12 November 2014 | Quinoa1984
Cassavetes the Tough-Guy
As another film in a long-line for Cassavetes, much like Orson Welles did for many years, done more-so to pay the bills for the next feature film as director than for any kind of real 'passion' for the project, Machine-Gun McCain acts, walks and talks like a gangster genre picture. And from Italy no less.
It has a similar kind of beat to it like Point Blank where you have a real tough guy gangster (Cassavetes) who is out of jail and has some payback to deliver to a super-criminal organization and based more on principle than anything else. He decides to pull a rather crazy casino-heist job, but not with the same kind of crew or expertise that Ocean's Eleven might've had. No, instead, when not laying his hot Euro-girl (Britt Eklund), he's preparing by himself to bomb the s**t out of the casino and make off with the cake in a rather twisted premise.

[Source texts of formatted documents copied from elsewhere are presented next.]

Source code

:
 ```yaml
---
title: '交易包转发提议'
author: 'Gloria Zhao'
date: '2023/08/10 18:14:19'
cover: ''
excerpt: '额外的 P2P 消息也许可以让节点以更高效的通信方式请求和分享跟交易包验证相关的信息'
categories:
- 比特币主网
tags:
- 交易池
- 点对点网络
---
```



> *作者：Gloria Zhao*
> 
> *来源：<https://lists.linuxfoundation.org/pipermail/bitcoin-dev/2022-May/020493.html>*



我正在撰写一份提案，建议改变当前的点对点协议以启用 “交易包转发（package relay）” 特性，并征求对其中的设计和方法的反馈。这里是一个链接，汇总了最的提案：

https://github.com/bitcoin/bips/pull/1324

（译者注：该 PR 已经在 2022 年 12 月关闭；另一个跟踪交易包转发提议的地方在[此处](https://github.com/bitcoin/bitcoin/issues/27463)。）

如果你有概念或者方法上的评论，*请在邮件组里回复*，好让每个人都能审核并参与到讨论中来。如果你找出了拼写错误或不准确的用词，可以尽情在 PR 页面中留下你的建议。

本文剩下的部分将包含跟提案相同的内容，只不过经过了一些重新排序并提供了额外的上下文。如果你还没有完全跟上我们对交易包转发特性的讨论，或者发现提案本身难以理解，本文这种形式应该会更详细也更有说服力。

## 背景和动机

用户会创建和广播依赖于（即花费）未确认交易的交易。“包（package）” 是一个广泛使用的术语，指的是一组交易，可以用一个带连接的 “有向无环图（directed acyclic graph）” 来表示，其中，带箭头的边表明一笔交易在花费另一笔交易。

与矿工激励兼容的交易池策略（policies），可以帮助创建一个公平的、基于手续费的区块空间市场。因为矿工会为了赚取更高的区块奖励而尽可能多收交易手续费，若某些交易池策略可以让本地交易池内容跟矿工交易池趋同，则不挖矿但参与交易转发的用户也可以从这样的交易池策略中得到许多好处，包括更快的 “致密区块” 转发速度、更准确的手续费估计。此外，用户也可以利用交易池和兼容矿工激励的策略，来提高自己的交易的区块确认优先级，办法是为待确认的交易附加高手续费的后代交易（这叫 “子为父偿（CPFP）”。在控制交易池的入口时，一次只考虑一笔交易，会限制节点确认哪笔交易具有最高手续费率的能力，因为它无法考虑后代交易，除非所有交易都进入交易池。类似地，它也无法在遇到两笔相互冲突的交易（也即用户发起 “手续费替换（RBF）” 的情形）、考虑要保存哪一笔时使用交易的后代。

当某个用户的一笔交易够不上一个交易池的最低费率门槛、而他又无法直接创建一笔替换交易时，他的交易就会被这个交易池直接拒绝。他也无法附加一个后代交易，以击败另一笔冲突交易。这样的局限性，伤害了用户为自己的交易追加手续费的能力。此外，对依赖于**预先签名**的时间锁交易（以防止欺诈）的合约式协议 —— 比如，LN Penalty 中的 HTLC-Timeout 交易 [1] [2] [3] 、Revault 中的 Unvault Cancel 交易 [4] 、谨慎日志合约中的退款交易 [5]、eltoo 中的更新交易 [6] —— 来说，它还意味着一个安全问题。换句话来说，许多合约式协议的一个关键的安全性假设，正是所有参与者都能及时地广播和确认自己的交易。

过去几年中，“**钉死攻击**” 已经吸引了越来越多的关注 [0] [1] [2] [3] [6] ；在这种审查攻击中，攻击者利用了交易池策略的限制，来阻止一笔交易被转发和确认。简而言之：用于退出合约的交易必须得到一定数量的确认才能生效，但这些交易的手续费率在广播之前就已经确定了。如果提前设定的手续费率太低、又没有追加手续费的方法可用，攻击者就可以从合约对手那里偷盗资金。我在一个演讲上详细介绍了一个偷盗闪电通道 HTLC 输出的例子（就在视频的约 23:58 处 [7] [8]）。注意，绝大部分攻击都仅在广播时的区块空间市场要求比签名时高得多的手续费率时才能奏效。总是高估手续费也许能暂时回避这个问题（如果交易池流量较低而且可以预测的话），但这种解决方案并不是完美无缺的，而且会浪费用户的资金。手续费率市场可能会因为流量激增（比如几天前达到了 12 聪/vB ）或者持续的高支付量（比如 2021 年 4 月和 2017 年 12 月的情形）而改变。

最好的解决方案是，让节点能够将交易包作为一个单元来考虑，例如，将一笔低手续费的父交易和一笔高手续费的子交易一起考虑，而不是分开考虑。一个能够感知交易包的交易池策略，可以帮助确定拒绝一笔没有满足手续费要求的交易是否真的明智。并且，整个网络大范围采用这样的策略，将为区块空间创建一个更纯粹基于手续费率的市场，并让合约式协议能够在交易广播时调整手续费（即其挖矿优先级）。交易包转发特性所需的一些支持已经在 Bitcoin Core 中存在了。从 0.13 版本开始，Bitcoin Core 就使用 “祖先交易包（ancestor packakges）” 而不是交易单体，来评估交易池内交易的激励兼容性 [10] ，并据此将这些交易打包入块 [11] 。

Giuliano Montaldo's film is spare on character exploration - this is not the kind of film that Cassavetes would make himself, not in a thousand years - but is good on making things 'cool' in the heist-movie sense. The little we know about Hank McCain is just enough to keep the story going.
There is some supporting character stuff with Peter Falk's gangster who is in some heat over some bad business going on behind the scenes (lots of tense shouting going on in some of these scenes, it looks fun to play but who knows on the freewheeling Italian productions), and absolutely nothing really to Eklund's character. I wondered throughout the film why she would go on with all of this what Hank was doing. Who is she and what is he to her? I guess who cares ultimately except as someone to carry the explosives and drive the car in a clinch.
More interesting in the film, though sadly underused, is a character Gena Rowlands plays (both Falk and Rowlands being Cassvetes regular players) who was an old flame of Hank McCain's way back when, and Rowlands gives this character a lot of unexpected depth in just five minutes of screen-time.
She shows up since Hank needs some help in the last act of the story, and their chemistry on screen (notwithstanding being real life husband and wife) is electrifying, and she has a dangerous quality that speaks of being a femme fatale but a really good egg to the right people. A scene right after this when she's being questioned by some hoodlums on the trail of McCain is perhaps the best scene of the movie; how much of this was some decent direction or just Rowlands way about the scene I don't know.
Cassavetes, too, thankfully, helps anchor the film when it could get into a lull. He has some kind of concentration about him, whether he's scoping a joint out or gambling at a casino table or if he's talking with a few lunkhead lowlife criminals who are plotting a caper that they want to include him on, that makes Machine Gun McCain so enjoyable.
The story itself is just okay, it moves along at a decent enough pace, but it's mostly just an excuse for the action to take shape - which, admittedly, once you see what McCain has in store in this heist, it's really one of the more incredible and daring scenes in heist movies from the time. But with the star there, it's an odd but compelling presence that makes the film itself much tougher. There's one scene especially where McCain pulls out his machine fun (hence the name), and it's a scene of dark, intense power, mostly from him saying little at all.